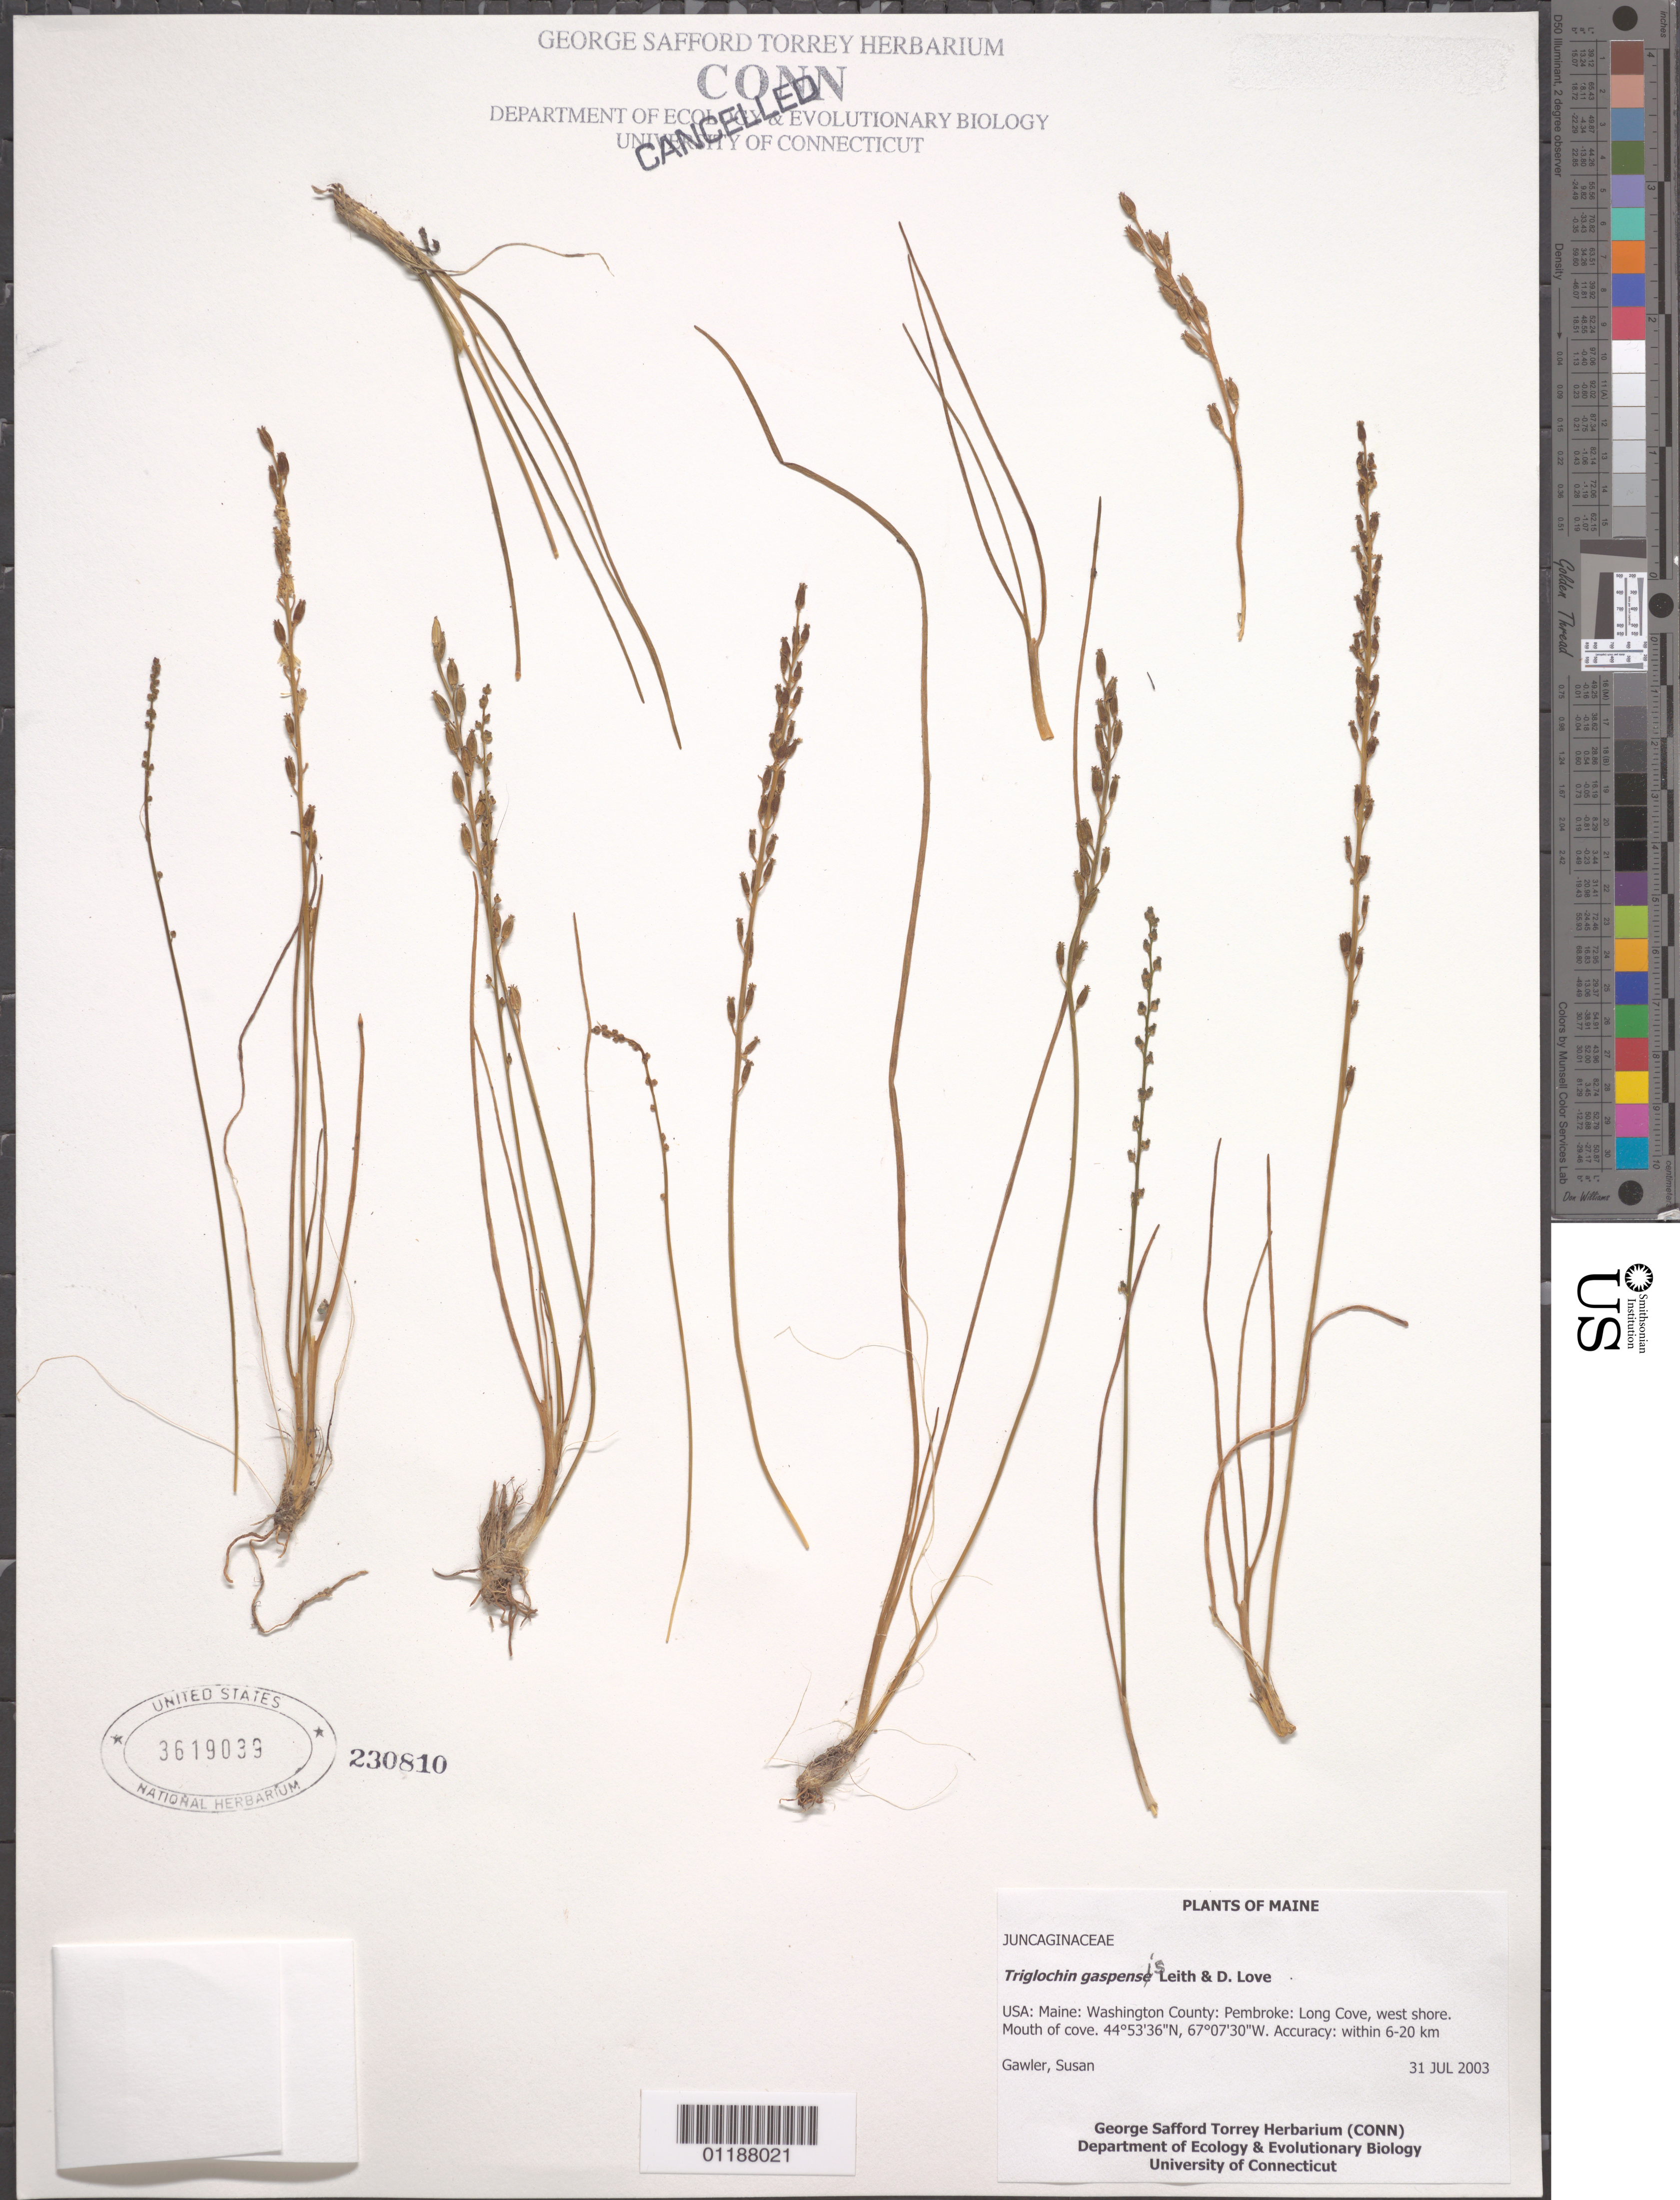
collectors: S. Gawler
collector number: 230810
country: United States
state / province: Maine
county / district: Washington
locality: Pembroke, Long Cove, W shore, mouth of cove.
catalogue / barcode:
================
Written problem> Reproduce the data above with every instance of "catalogue" replaced by "catalog", leaving all other text unchanged and omitting the pictures.

Expected answer>
collectors: S. Gawler
collector number: 230810
country: United States
state / province: Maine
county / district: Washington
locality: Pembroke, Long Cove, W shore, mouth of cove.
catalog / barcode:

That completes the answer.